Rachell had been with her on that first day which now, so far had she travelled since, seemed hundreds of years ago. It had been a glorious September morning, warm yet with a delicious crisp edge of coolness to the warmth, and of a crystalline clearness. They had climbed together the steep steps leading to the Convent, Jacqueline palpitating with fright and clinging to Rachell’s hand. They passed the old church porch and stood in front of the heavy grilled door of the Convent. Rachell, using both hands and all her strength, pulled the great iron bell that hung beside it. It clanged in a dreadful hollow way and Jacqueline thought of dungeons and rats and tortures and shook all over. Then the shutter behind the grill shook and rattled, and finally shot back, and Jacqueline saw an immense pair of spectacles gazing out. Behind the spectacles, and nearly obliterated by them, was an old face framed in white linen.

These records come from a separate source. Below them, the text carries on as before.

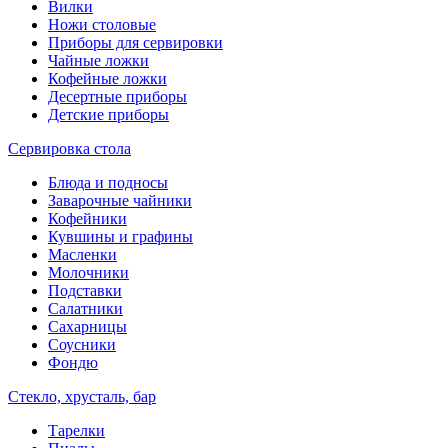
Вилки
Ножи столовые
Приборы для сервировки
Чайные ложки
Кофейные ложки
Десертные приборы
Детские приборы
Сервировка стола
Блюда и подносы
Заварочные чайники
Кофейники
Кувшины и графины
Масленки
Молочники
Подставки
Салатники
Сахарницы
Соусники
Фондю
Стекло, хрусталь, бар
Тарелки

“Rachell, my dearest child,” cried a shrill sweet voice from behind the spectacles, and the great door, after a creaking and grumbling of bolts, was opened, revealing the tiny black-habited figure of Soeur Ursule. Reaching up she folded the tall Rachell in her arms and kissed her on both cheeks, for of all the pupils whom Soeur Ursule had taught within the old Convent walls Rachell was the one who did her the most credit. Perhaps a little of Rachell’s beauty of body and mind and spirit was due to heredity and upbringing, but if so, Soeur Ursule had decided it was such a small part as to be entirely negligible; she took the whole credit to herself and Soeur Monique, though admitting, of course, that the blessing of God and the intercessions of the holy saints had been of assistance in their efforts.